Fundamental Analysis VS Technical Analysis
For trading, two of the most popular ways to analyze securities are fundamental analysis and technical analysis. In this topic, we discuss the two tools: what’s the difference and which is better for investing?
Fundamental and technical analysis are two major schools of thought when it comes to approaching the markets. Investors and traders use both to research and forecast future securities prices. Like any investment strategy or philosophy, both have advocates and adversaries.
The debate over the relative merits of fundamental and technical analysis is a contentious one. Investors and traders alike often miss out when they pick one over the other. In fact, both can be combined effectively.
Fundamental analysis is a method of evaluating stocks and determining their intrinsic value. Fundamental analysts study everything from the overall economy and industry conditions to the financial strength and management of individual companies. Earnings, expenses, assets, and liabilities all come under scrutiny by fundamental analysts.
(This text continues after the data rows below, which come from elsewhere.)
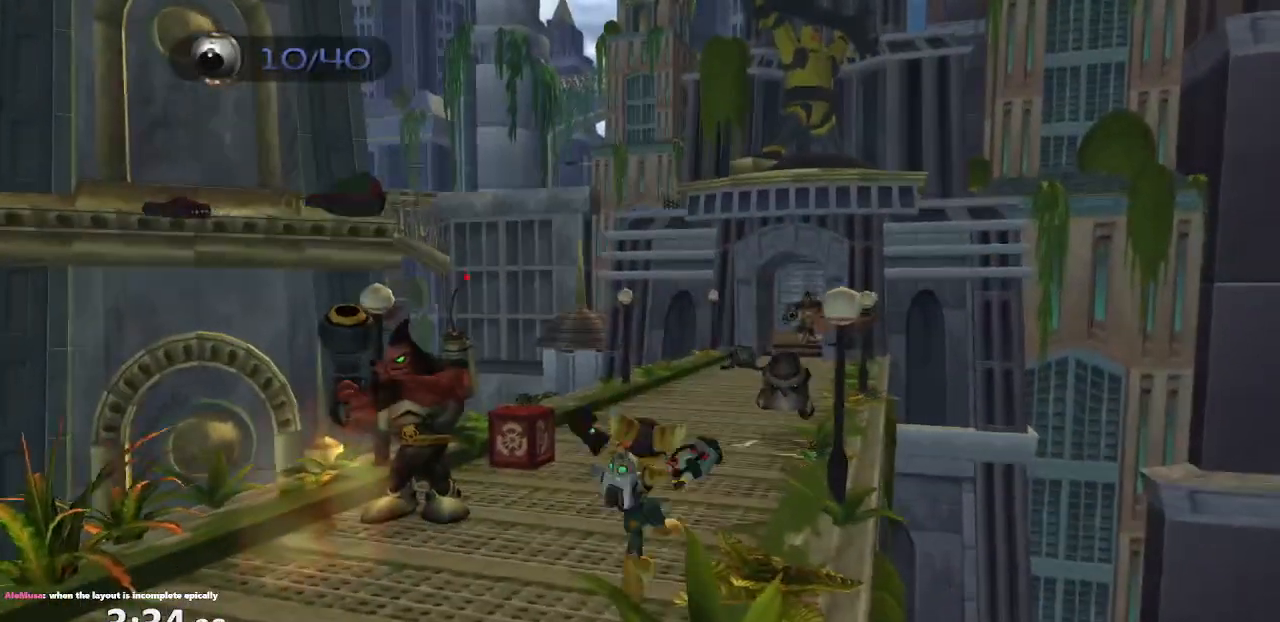
{"dt_ms": 500, "buttons": [], "left_stick": "up", "right_stick": "center", "events": [[233, "R1", "up"], [250, "CROSS", "up"]]}
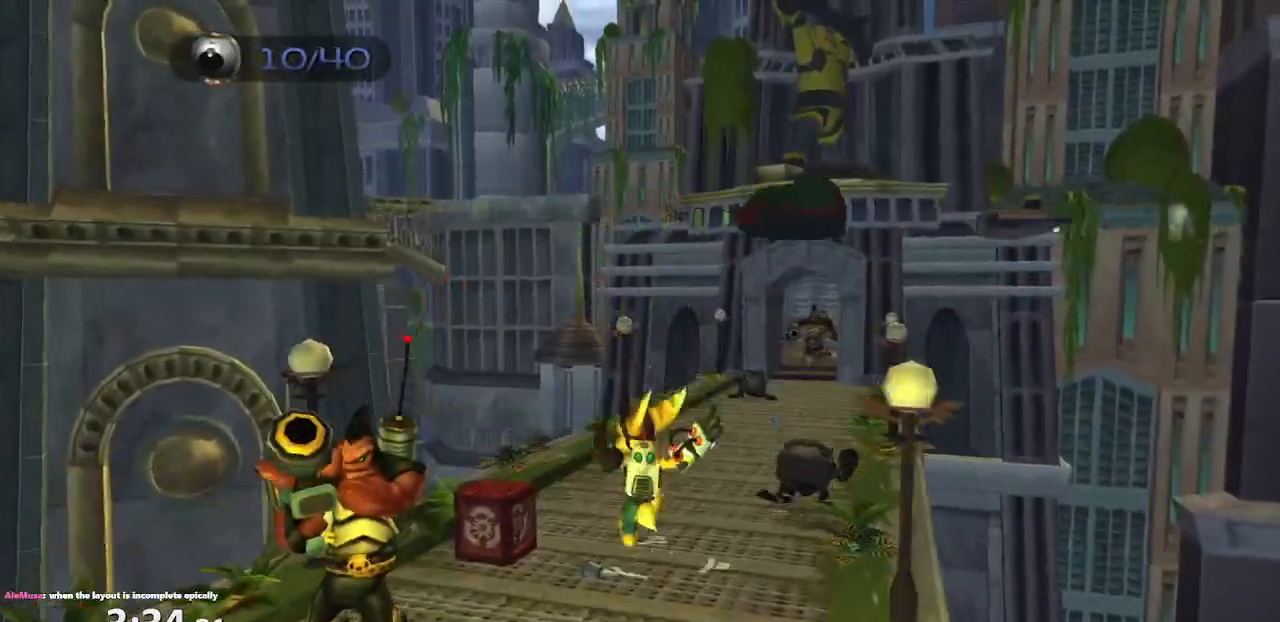
{"dt_ms": 500, "buttons": ["CROSS", "R1"], "left_stick": "up", "right_stick": "center", "events": [[183, "CROSS", "down"], [200, "R1", "down"], [300, "left_stick", "right"], [417, "left_stick", "up"]]}
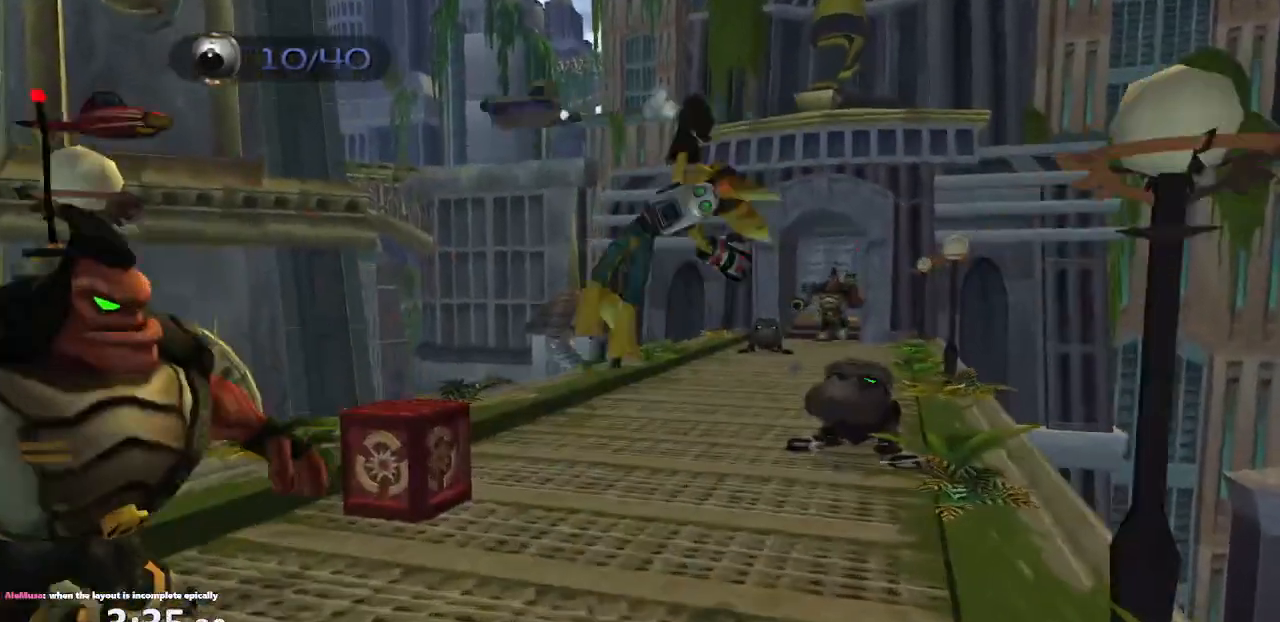
{"dt_ms": 500, "buttons": [], "left_stick": "up", "right_stick": "center", "events": [[117, "R1", "up"], [133, "CROSS", "up"]]}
Although the value is ultimately an opinion, relatively undervalued companies can outperform over the long term. Fundamental analysis can also be applied to other markets including currencies and commodities. In that case, any factors that affect the value of the asset are considered.
Differs from fundamental analysis, traders attempt to identify opportunities by looking at statistical trends, such as movements in a stock’s price and volume data. The core assumption is that all known fundamentals are factored into price, thus there is no need to pay close attention to them.
The objective is not to predict the future or to measure a security’s intrinsic value, but to identify the most likely scenarios. Price action is used as an indication of how market participants have acted in the past, identify patterns, and suggest how they may act in the future.
Popular technical analysis signals include simple moving averages, support and resistance levels, trendlines and momentum indicators.
Understanding Picking Strategy
Many investors who want to evaluate long-term investment decisions start with a fundamental analysis of a company, an individual stock, or the market as a whole. For example, a trader might review Crude Oil Inventories to form an assumption about whether the oil market supply will increase or decrease in the future, causing the price of Crude Oil to move up or down in the future. This trader might choose to buy oil now with the assumption that prices will move higher based on his fundamental analysis from the inventories report.
To perform a fundamental analysis, investors will review a company’s financial statements, historical data, investor conference calls, press releases, analyst reports, and analyst estimates. Apart from that, investors also analyse broader scope of the stock market to review political and economic factors, including the overall strength of the economy and specific industry sector conditions.
Analysts and investors use data on market activity such as historical returns, stock prices, and volume of trades to chart patterns in securities movement. While fundamental analysis attempts to show the intrinsic value of a security or specific market, technical data is meant to provide insight on the future activity of securities or the market as a whole. Investors and analysts who use technical analysis feel strongly that future performance can be determined by reviewing patterns based on past performance data.
Technical analysis uses patterns on a chart created by price to determine where the market is moving. The movement of price is tracked on charts with various indicators or patterns to help determine where price is going to move next. Technical analysis uses the visual representation of price to help illustrate where price is and where it may move in the future.
Popular technical analysis signals include simple moving averages, support and resistance levels, trendlines and momentum indicators. (We at Golden Brokers Limited also had discussed on some of these indicators and can be read on our Blog section).
Using Fundamental and Technical Analysis Together
While each form of analysis relies on different data and different assumptions, since they are both referencing the same market the information provided can be used together to build a more complete analysis and a bigger picture view of the market you want to trade.
Fundamental analysis is most often used when determining the quality of long-term investments in a wide array of securities and markets, while technical analysis is used more in the review of short-term investment decisions such as active trading of stocks or currencies.